Exercise goal: Reproduce without alteration the lines of the items below, starting at the line that contains "pose: elev=136.4 azim=291.9" and ending at the line that contains "Dot at: (209, 313)", both included.

Listing:
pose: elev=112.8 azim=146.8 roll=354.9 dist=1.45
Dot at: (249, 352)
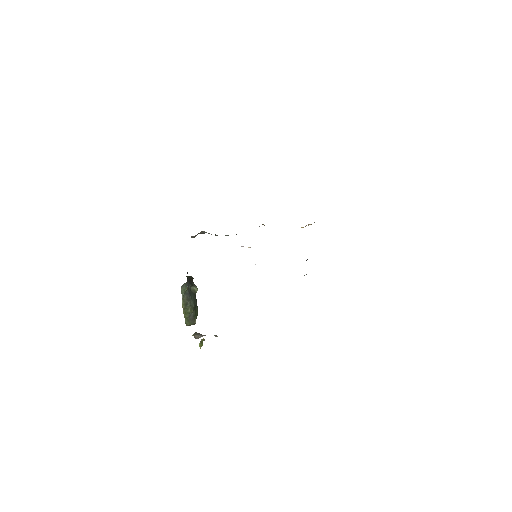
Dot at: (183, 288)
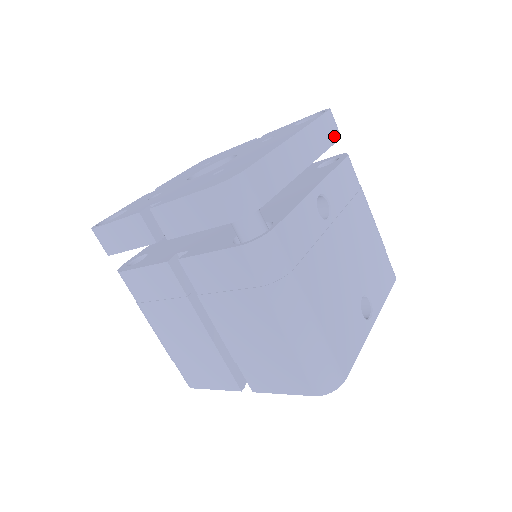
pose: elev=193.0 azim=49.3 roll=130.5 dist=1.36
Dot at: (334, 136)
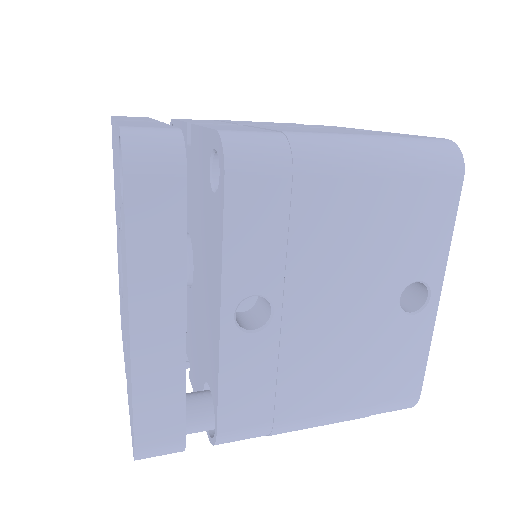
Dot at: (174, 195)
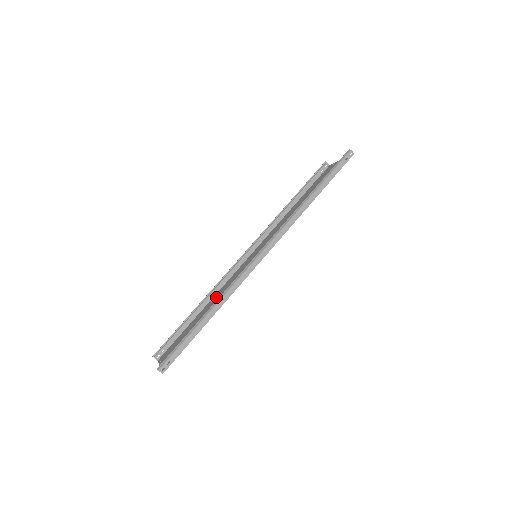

...

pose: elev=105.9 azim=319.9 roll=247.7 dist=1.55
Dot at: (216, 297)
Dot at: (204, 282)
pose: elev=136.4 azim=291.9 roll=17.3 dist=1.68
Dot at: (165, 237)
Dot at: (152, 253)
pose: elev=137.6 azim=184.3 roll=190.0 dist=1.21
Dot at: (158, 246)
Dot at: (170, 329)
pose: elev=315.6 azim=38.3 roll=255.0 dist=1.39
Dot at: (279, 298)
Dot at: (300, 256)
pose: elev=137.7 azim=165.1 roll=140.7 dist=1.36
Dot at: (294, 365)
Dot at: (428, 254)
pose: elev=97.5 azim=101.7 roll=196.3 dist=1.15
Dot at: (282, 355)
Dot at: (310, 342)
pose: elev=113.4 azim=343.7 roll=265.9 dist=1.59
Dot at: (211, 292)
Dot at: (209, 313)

Reply:
pose: elev=136.4 azim=291.9 roll=17.3 dist=1.68
Dot at: (165, 237)
Dot at: (152, 253)
pose: elev=137.6 azim=184.3 roll=190.0 dist=1.21
Dot at: (158, 246)
Dot at: (170, 329)
pose: elev=315.6 azim=38.3 roll=255.0 dist=1.39
Dot at: (279, 298)
Dot at: (300, 256)
pose: elev=137.7 azim=165.1 roll=140.7 dist=1.36
Dot at: (294, 365)
Dot at: (428, 254)
pose: elev=97.5 azim=101.7 roll=196.3 dist=1.15
Dot at: (282, 355)
Dot at: (310, 342)
pose: elev=113.4 azim=343.7 roll=265.9 dist=1.59
Dot at: (211, 292)
Dot at: (209, 313)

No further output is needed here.